◆ Data to examine ◆
- - -
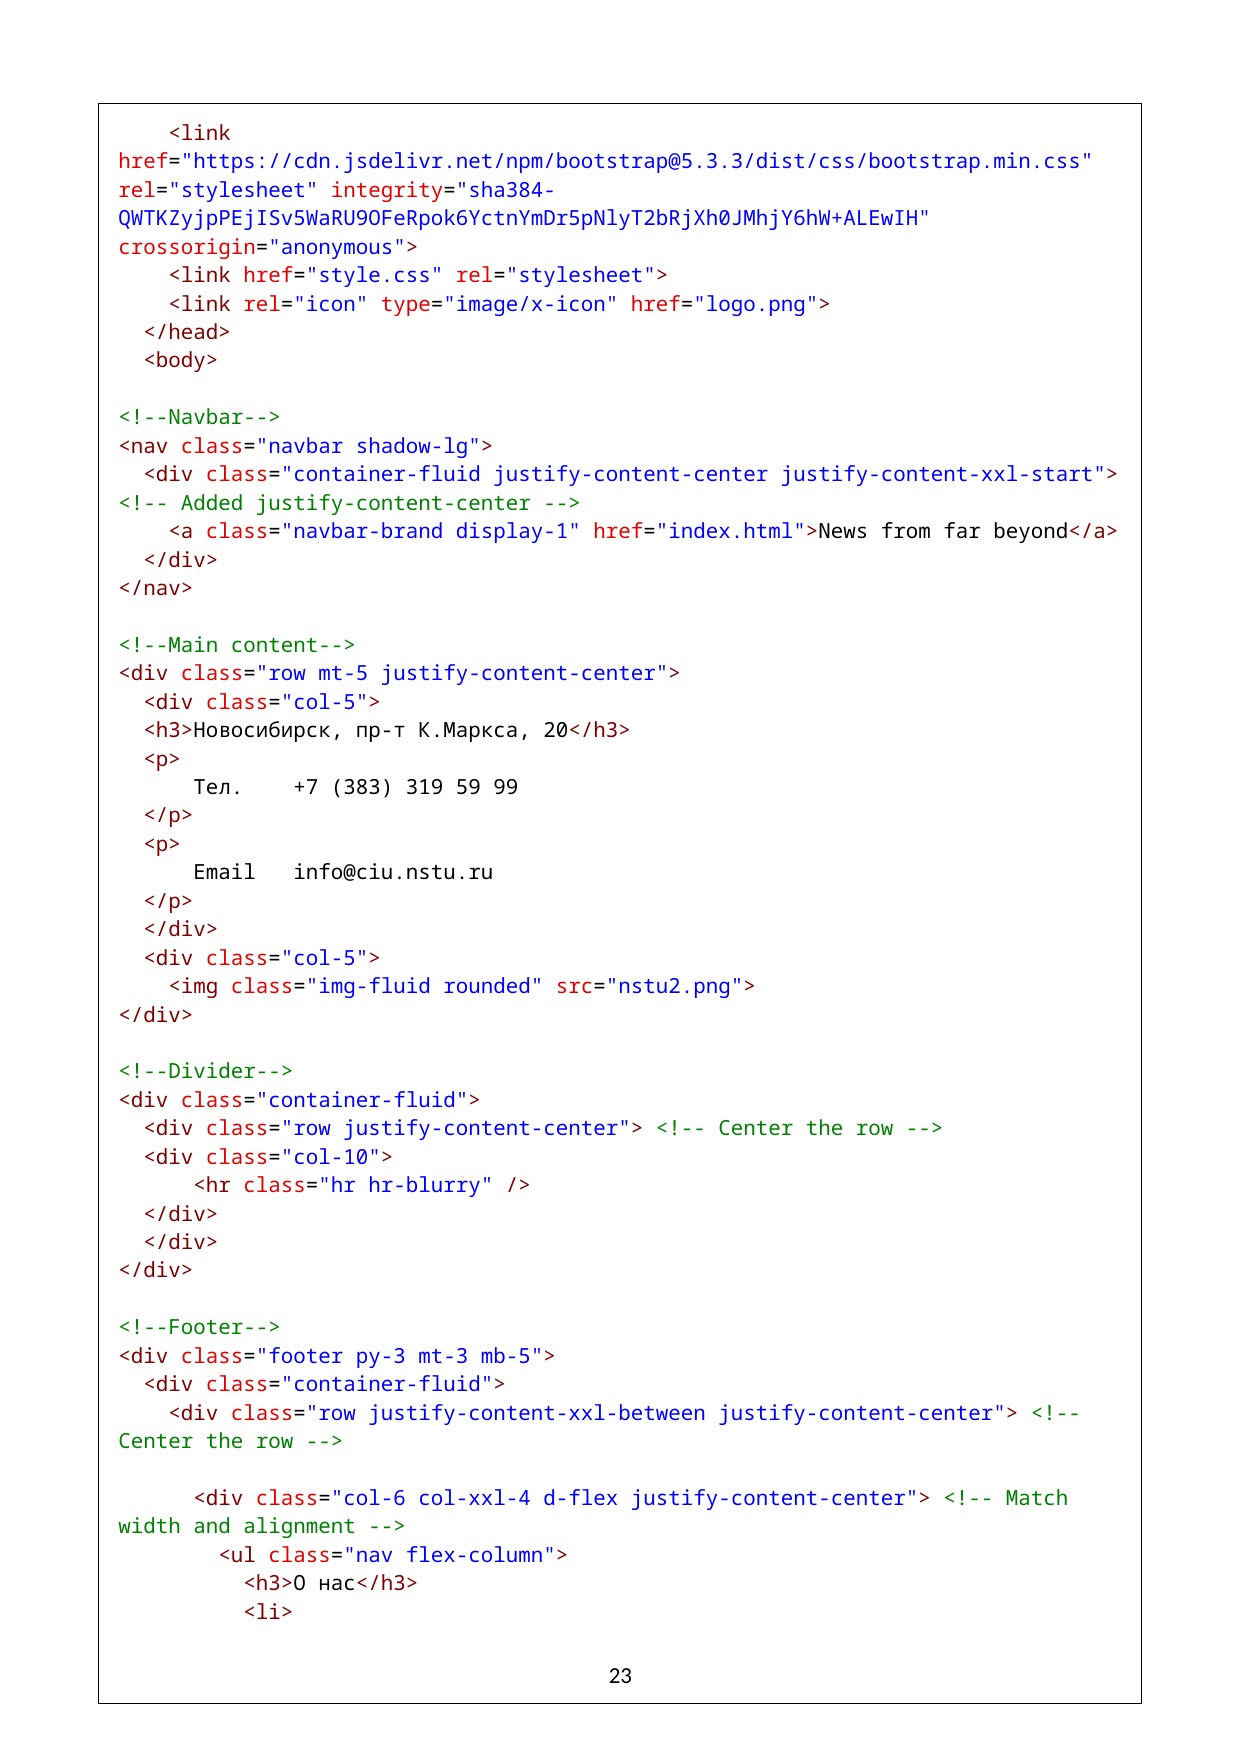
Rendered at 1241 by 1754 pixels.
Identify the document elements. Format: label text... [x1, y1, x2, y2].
- - -
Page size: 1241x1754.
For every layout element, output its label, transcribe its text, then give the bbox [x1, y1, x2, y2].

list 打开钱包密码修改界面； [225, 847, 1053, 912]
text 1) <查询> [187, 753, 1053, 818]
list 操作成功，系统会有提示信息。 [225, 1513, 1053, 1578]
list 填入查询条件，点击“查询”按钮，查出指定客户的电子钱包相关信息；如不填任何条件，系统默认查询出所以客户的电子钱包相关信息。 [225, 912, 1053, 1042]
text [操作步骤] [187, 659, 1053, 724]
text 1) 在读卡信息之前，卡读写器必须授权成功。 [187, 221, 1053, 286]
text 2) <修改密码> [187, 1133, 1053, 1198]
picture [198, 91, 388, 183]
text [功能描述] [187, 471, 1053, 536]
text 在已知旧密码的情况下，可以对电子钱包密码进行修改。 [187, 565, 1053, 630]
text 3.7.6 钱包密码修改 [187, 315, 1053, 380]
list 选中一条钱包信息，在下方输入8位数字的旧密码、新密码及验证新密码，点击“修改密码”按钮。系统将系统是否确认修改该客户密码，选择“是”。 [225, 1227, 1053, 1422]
- - -
◆ Exercise goal ◆
When the line with "Rendered at 1241 by 1754 pixels." is reached in the data above, begin copying, and stop after the line with "Identify the document"; copy each line exactly, both ends included.

◆ Answer for this exercise ◆
Rendered at 1241 by 1754 pixels.
Identify the document elements. Format: label text... [x1, y1, x2, y2].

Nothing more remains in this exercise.